Announcing the bank's financial results here today, its chairman and managing director T S Narayanasami highlighted the fact that due to ''impeccable asset-liability management'' the bank was able to maintain an impressive net interest margin at above four per cent, which is above the industry-level average.

He, however, admitted that it may not be possible to maintain the same figure this fiscal on account of the rising interest rate scenario, cost of resources as also the fierce competition in the marketplace which impacts yield on advances. ''However, our net inerest margins (NIM) will still be on the higher side at around 3.6-to-3.7 per cent,'' he emphasised.

The bank's PAT as a percentage of net worth as at end-FY 06 stood at 28.55 per cent and has consistently been in that vicinity in the last few years. ''IOB has been identified as one of the 25 banks worldwide which have consistently given a higher return on net worth as per Forbes ratings,'' Mr Narayanasami pointed out.

The bank will be focusing strongly on retail and wholesale trade this fiscal and will seek to up its non-interest income while striving to reduce its NPAs. ''The focus will be on low-cost deposit mobilisation and we are targeting an incremental Rs 3,000 crore of this type of deposit this year,'' Mr Narayanasami revealed.

The bank's deposits witnessed a growth of 14.21 per cent in FY 06 at Rs 50,529.32 crore as against Rs 44,241.24 crore in FY 05.

IOB will also be cutting down its sub-PLR (prime lending rate) lendings, Mr Narayanasami said, adding that the bank, as a part of its strategy, was shifting away from the housing loans business and instead focusing more on providing finance to traders.

''From the asset-liability management point of view, our comfort-levels are not high vis-a-vis the housing loans business in terms of both the returns and risk factors involved. Focusing on traders not only provides us with a non-interest revenue stream but the loans are also better secured,'' he pointed out.

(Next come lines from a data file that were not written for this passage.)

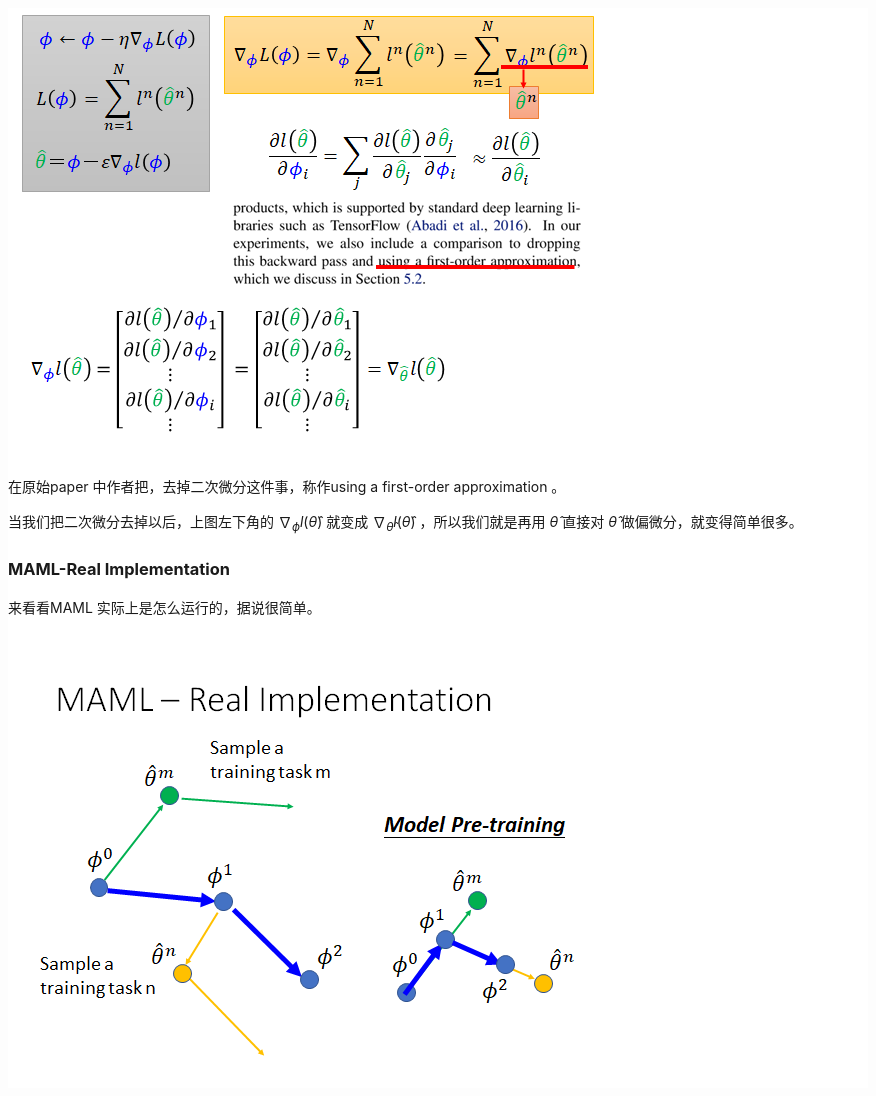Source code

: ![image-20201129140651018](images/image-20201129140651018.png)

在原始paper 中作者把，去掉二次微分这件事，称作using a first-order approximation 。

当我们把二次微分去掉以后，上图左下角的 $\nabla_\phi l(\hat{θ})$ 就变成 $\nabla_\hat{θ} l(\hat{θ})$ ，所以我们就是再用 $\hat{θ}$ 直接对 $\hat{θ}$ 做偏微分，就变得简单很多。



### MAML-Real Implementation

来看看MAML 实际上是怎么运行的，据说很简单。

![image-20201129141903758](images/image-20201129141903758.png)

The bank plans to scale up its retail portfolio from the present 15 per cent presently to 25 per cent this fiscal while targeting Rs 2,000 crore as finance to traders.

A strong emphasis on reducing its NPAs also helped the bank shore up its bottomline with its net NPA in absolute terms declining from Rs 319.20 crore in FY 05 to Rs 224.32 crore in FY 06 while the net NPA ratio slipped from 1.27 per cent to 0.65 per cent.

IOB will be raising Rs 500 crore as Tier II capital this fiscal, Mr Narayanasami said, adding that in addition, the bank was contemplating tapping the overseas market for up to USD 250 million in the form of five-year FCCBs. ''This will be a borrowing and we are looking for a Moody's rating to help us in this fund-raising initiative overseas,'' he said.

On the bank's international business, he said that presently it contributed around Rs 3,000 crore to the bank's kitty. IOB is also planning to open a representative office in Vietnam and a branch in New Zealand, he said.